##### Record set

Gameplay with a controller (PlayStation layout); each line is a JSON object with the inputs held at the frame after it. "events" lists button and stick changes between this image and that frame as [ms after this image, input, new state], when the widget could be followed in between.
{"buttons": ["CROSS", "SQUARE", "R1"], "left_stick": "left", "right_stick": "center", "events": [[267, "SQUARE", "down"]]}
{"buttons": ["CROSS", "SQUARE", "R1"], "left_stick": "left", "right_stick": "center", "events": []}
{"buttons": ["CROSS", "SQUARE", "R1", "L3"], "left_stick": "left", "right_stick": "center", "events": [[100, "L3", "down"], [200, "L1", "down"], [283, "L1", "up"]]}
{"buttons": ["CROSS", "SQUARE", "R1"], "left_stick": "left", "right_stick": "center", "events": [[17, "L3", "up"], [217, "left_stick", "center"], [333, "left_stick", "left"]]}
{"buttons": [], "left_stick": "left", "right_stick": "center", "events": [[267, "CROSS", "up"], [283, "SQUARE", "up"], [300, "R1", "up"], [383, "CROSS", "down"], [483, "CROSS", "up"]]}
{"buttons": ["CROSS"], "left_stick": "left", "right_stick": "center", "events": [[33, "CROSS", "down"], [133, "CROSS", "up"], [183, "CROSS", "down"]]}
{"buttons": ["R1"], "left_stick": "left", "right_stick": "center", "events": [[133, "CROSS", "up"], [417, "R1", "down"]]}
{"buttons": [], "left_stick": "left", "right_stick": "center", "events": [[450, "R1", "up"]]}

##########

Work order: In the answer, each entry from the listing must be transcribed exactly.

Task answer:
Gameplay with a controller (PlayStation layout); each line is a JSON object with the inputs held at the frame after it. "events" lists button and stick changes between this image and that frame as [ms after this image, input, new state], when the widget could be followed in between.
{"buttons": ["CROSS", "SQUARE", "R1"], "left_stick": "left", "right_stick": "center", "events": [[267, "SQUARE", "down"]]}
{"buttons": ["CROSS", "SQUARE", "R1"], "left_stick": "left", "right_stick": "center", "events": []}
{"buttons": ["CROSS", "SQUARE", "R1", "L3"], "left_stick": "left", "right_stick": "center", "events": [[100, "L3", "down"], [200, "L1", "down"], [283, "L1", "up"]]}
{"buttons": ["CROSS", "SQUARE", "R1"], "left_stick": "left", "right_stick": "center", "events": [[17, "L3", "up"], [217, "left_stick", "center"], [333, "left_stick", "left"]]}
{"buttons": [], "left_stick": "left", "right_stick": "center", "events": [[267, "CROSS", "up"], [283, "SQUARE", "up"], [300, "R1", "up"], [383, "CROSS", "down"], [483, "CROSS", "up"]]}
{"buttons": ["CROSS"], "left_stick": "left", "right_stick": "center", "events": [[33, "CROSS", "down"], [133, "CROSS", "up"], [183, "CROSS", "down"]]}
{"buttons": ["R1"], "left_stick": "left", "right_stick": "center", "events": [[133, "CROSS", "up"], [417, "R1", "down"]]}
{"buttons": [], "left_stick": "left", "right_stick": "center", "events": [[450, "R1", "up"]]}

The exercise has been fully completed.